» **DATASET ENTRIES**
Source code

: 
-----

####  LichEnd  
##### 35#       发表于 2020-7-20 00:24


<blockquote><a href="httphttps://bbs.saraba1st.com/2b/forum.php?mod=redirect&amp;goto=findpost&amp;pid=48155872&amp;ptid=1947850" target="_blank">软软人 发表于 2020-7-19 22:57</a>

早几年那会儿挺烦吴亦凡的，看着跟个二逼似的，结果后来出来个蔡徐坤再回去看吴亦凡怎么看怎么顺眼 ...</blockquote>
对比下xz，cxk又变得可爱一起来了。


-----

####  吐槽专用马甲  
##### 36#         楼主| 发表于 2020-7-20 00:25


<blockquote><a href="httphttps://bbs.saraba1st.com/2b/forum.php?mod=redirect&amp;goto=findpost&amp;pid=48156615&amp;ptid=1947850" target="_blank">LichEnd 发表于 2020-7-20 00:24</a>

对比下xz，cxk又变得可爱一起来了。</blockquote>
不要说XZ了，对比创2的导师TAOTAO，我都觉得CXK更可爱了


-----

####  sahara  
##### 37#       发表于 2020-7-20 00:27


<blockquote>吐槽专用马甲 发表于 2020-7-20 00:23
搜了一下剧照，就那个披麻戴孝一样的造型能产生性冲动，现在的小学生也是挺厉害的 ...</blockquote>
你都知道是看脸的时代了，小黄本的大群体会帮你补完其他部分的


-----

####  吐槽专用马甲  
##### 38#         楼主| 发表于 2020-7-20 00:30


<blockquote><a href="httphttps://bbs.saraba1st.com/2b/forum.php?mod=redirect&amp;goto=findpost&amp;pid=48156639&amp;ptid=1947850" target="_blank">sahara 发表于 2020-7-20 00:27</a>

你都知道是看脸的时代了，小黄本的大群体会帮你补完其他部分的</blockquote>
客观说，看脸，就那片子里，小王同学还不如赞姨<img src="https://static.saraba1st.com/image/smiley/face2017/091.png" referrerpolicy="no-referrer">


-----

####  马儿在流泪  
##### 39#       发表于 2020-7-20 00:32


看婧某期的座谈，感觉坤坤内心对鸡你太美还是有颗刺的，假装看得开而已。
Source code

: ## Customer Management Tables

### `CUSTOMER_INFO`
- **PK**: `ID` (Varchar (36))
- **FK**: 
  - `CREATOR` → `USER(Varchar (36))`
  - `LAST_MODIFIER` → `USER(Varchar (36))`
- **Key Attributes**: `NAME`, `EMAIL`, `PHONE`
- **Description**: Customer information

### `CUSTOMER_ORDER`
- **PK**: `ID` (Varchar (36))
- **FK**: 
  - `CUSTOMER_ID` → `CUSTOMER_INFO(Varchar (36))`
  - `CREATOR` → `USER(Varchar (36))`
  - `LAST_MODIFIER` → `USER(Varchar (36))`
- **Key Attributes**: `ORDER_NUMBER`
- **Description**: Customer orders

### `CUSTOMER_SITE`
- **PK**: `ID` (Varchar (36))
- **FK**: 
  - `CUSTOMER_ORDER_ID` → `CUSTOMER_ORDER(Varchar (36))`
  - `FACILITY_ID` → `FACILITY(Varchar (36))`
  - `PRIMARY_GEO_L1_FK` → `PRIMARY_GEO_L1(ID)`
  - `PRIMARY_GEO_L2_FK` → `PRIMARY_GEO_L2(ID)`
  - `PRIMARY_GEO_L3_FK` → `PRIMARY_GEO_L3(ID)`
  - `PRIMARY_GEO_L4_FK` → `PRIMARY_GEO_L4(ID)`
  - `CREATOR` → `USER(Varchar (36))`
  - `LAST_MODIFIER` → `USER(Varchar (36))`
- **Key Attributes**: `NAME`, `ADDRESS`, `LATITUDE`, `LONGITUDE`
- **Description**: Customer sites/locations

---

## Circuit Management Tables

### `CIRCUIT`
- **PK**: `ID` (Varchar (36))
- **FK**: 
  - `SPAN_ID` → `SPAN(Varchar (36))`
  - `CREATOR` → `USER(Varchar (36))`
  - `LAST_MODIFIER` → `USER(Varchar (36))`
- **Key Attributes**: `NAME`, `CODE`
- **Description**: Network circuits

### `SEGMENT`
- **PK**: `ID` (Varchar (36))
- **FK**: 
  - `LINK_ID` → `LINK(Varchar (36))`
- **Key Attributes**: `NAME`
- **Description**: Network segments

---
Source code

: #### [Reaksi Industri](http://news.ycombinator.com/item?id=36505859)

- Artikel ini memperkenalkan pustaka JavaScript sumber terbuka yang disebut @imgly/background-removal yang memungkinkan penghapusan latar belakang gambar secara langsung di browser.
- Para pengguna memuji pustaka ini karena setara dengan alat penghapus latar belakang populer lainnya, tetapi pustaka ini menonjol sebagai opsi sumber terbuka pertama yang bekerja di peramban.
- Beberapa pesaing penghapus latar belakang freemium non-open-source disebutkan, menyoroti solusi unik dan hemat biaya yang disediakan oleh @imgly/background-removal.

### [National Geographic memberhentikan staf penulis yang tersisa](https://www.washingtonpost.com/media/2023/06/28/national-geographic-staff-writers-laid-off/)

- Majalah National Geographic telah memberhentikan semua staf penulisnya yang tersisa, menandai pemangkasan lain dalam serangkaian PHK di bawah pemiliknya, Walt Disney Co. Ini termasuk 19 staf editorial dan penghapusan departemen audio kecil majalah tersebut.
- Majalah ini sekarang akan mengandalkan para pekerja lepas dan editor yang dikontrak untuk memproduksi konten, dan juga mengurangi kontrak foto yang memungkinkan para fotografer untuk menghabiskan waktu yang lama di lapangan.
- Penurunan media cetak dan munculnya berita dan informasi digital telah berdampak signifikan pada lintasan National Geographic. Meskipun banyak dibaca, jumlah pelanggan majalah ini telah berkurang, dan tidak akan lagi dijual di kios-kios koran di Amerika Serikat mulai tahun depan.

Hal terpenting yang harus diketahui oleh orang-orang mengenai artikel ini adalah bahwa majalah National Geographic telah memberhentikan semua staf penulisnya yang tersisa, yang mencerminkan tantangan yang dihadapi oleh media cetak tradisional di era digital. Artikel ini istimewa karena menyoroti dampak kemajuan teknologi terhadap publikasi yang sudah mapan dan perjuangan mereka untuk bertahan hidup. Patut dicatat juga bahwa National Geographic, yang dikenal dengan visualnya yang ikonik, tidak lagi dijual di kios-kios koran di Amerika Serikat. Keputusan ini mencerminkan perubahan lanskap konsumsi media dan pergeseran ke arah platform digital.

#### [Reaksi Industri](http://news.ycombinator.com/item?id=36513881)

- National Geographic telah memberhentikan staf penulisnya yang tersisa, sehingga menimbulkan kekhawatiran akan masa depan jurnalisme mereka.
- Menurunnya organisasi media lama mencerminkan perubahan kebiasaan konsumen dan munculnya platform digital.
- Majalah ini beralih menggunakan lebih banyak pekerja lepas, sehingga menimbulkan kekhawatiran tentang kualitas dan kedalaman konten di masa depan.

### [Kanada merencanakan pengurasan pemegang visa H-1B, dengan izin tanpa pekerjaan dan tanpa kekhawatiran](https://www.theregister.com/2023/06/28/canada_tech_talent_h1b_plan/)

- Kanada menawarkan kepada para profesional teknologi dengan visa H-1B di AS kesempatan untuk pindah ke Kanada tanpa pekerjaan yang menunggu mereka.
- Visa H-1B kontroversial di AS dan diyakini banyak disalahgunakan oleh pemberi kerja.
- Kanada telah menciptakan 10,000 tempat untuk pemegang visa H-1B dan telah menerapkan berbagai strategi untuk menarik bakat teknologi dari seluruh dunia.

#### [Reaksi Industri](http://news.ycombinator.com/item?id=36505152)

» **EXERCISE AIM**
Reproduce all of the entries above line for line, keeping every character unchanged.

» **EXPECTED ANSWER**
Source code

: 
-----

####  LichEnd  
##### 35#       发表于 2020-7-20 00:24


<blockquote><a href="httphttps://bbs.saraba1st.com/2b/forum.php?mod=redirect&amp;goto=findpost&amp;pid=48155872&amp;ptid=1947850" target="_blank">软软人 发表于 2020-7-19 22:57</a>

早几年那会儿挺烦吴亦凡的，看着跟个二逼似的，结果后来出来个蔡徐坤再回去看吴亦凡怎么看怎么顺眼 ...</blockquote>
对比下xz，cxk又变得可爱一起来了。


-----

####  吐槽专用马甲  
##### 36#         楼主| 发表于 2020-7-20 00:25


<blockquote><a href="httphttps://bbs.saraba1st.com/2b/forum.php?mod=redirect&amp;goto=findpost&amp;pid=48156615&amp;ptid=1947850" target="_blank">LichEnd 发表于 2020-7-20 00:24</a>

对比下xz，cxk又变得可爱一起来了。</blockquote>
不要说XZ了，对比创2的导师TAOTAO，我都觉得CXK更可爱了


-----

####  sahara  
##### 37#       发表于 2020-7-20 00:27


<blockquote>吐槽专用马甲 发表于 2020-7-20 00:23
搜了一下剧照，就那个披麻戴孝一样的造型能产生性冲动，现在的小学生也是挺厉害的 ...</blockquote>
你都知道是看脸的时代了，小黄本的大群体会帮你补完其他部分的


-----

####  吐槽专用马甲  
##### 38#         楼主| 发表于 2020-7-20 00:30


<blockquote><a href="httphttps://bbs.saraba1st.com/2b/forum.php?mod=redirect&amp;goto=findpost&amp;pid=48156639&amp;ptid=1947850" target="_blank">sahara 发表于 2020-7-20 00:27</a>

你都知道是看脸的时代了，小黄本的大群体会帮你补完其他部分的</blockquote>
客观说，看脸，就那片子里，小王同学还不如赞姨<img src="https://static.saraba1st.com/image/smiley/face2017/091.png" referrerpolicy="no-referrer">


-----

####  马儿在流泪  
##### 39#       发表于 2020-7-20 00:32


看婧某期的座谈，感觉坤坤内心对鸡你太美还是有颗刺的，假装看得开而已。
Source code

: ## Customer Management Tables

### `CUSTOMER_INFO`
- **PK**: `ID` (Varchar (36))
- **FK**: 
  - `CREATOR` → `USER(Varchar (36))`
  - `LAST_MODIFIER` → `USER(Varchar (36))`
- **Key Attributes**: `NAME`, `EMAIL`, `PHONE`
- **Description**: Customer information

### `CUSTOMER_ORDER`
- **PK**: `ID` (Varchar (36))
- **FK**: 
  - `CUSTOMER_ID` → `CUSTOMER_INFO(Varchar (36))`
  - `CREATOR` → `USER(Varchar (36))`
  - `LAST_MODIFIER` → `USER(Varchar (36))`
- **Key Attributes**: `ORDER_NUMBER`
- **Description**: Customer orders

### `CUSTOMER_SITE`
- **PK**: `ID` (Varchar (36))
- **FK**: 
  - `CUSTOMER_ORDER_ID` → `CUSTOMER_ORDER(Varchar (36))`
  - `FACILITY_ID` → `FACILITY(Varchar (36))`
  - `PRIMARY_GEO_L1_FK` → `PRIMARY_GEO_L1(ID)`
  - `PRIMARY_GEO_L2_FK` → `PRIMARY_GEO_L2(ID)`
  - `PRIMARY_GEO_L3_FK` → `PRIMARY_GEO_L3(ID)`
  - `PRIMARY_GEO_L4_FK` → `PRIMARY_GEO_L4(ID)`
  - `CREATOR` → `USER(Varchar (36))`
  - `LAST_MODIFIER` → `USER(Varchar (36))`
- **Key Attributes**: `NAME`, `ADDRESS`, `LATITUDE`, `LONGITUDE`
- **Description**: Customer sites/locations

---

## Circuit Management Tables

### `CIRCUIT`
- **PK**: `ID` (Varchar (36))
- **FK**: 
  - `SPAN_ID` → `SPAN(Varchar (36))`
  - `CREATOR` → `USER(Varchar (36))`
  - `LAST_MODIFIER` → `USER(Varchar (36))`
- **Key Attributes**: `NAME`, `CODE`
- **Description**: Network circuits

### `SEGMENT`
- **PK**: `ID` (Varchar (36))
- **FK**: 
  - `LINK_ID` → `LINK(Varchar (36))`
- **Key Attributes**: `NAME`
- **Description**: Network segments

---
Source code

: #### [Reaksi Industri](http://news.ycombinator.com/item?id=36505859)

- Artikel ini memperkenalkan pustaka JavaScript sumber terbuka yang disebut @imgly/background-removal yang memungkinkan penghapusan latar belakang gambar secara langsung di browser.
- Para pengguna memuji pustaka ini karena setara dengan alat penghapus latar belakang populer lainnya, tetapi pustaka ini menonjol sebagai opsi sumber terbuka pertama yang bekerja di peramban.
- Beberapa pesaing penghapus latar belakang freemium non-open-source disebutkan, menyoroti solusi unik dan hemat biaya yang disediakan oleh @imgly/background-removal.

### [National Geographic memberhentikan staf penulis yang tersisa](https://www.washingtonpost.com/media/2023/06/28/national-geographic-staff-writers-laid-off/)

- Majalah National Geographic telah memberhentikan semua staf penulisnya yang tersisa, menandai pemangkasan lain dalam serangkaian PHK di bawah pemiliknya, Walt Disney Co. Ini termasuk 19 staf editorial dan penghapusan departemen audio kecil majalah tersebut.
- Majalah ini sekarang akan mengandalkan para pekerja lepas dan editor yang dikontrak untuk memproduksi konten, dan juga mengurangi kontrak foto yang memungkinkan para fotografer untuk menghabiskan waktu yang lama di lapangan.
- Penurunan media cetak dan munculnya berita dan informasi digital telah berdampak signifikan pada lintasan National Geographic. Meskipun banyak dibaca, jumlah pelanggan majalah ini telah berkurang, dan tidak akan lagi dijual di kios-kios koran di Amerika Serikat mulai tahun depan.

Hal terpenting yang harus diketahui oleh orang-orang mengenai artikel ini adalah bahwa majalah National Geographic telah memberhentikan semua staf penulisnya yang tersisa, yang mencerminkan tantangan yang dihadapi oleh media cetak tradisional di era digital. Artikel ini istimewa karena menyoroti dampak kemajuan teknologi terhadap publikasi yang sudah mapan dan perjuangan mereka untuk bertahan hidup. Patut dicatat juga bahwa National Geographic, yang dikenal dengan visualnya yang ikonik, tidak lagi dijual di kios-kios koran di Amerika Serikat. Keputusan ini mencerminkan perubahan lanskap konsumsi media dan pergeseran ke arah platform digital.

#### [Reaksi Industri](http://news.ycombinator.com/item?id=36513881)

- National Geographic telah memberhentikan staf penulisnya yang tersisa, sehingga menimbulkan kekhawatiran akan masa depan jurnalisme mereka.
- Menurunnya organisasi media lama mencerminkan perubahan kebiasaan konsumen dan munculnya platform digital.
- Majalah ini beralih menggunakan lebih banyak pekerja lepas, sehingga menimbulkan kekhawatiran tentang kualitas dan kedalaman konten di masa depan.

### [Kanada merencanakan pengurasan pemegang visa H-1B, dengan izin tanpa pekerjaan dan tanpa kekhawatiran](https://www.theregister.com/2023/06/28/canada_tech_talent_h1b_plan/)

- Kanada menawarkan kepada para profesional teknologi dengan visa H-1B di AS kesempatan untuk pindah ke Kanada tanpa pekerjaan yang menunggu mereka.
- Visa H-1B kontroversial di AS dan diyakini banyak disalahgunakan oleh pemberi kerja.
- Kanada telah menciptakan 10,000 tempat untuk pemegang visa H-1B dan telah menerapkan berbagai strategi untuk menarik bakat teknologi dari seluruh dunia.

#### [Reaksi Industri](http://news.ycombinator.com/item?id=36505152)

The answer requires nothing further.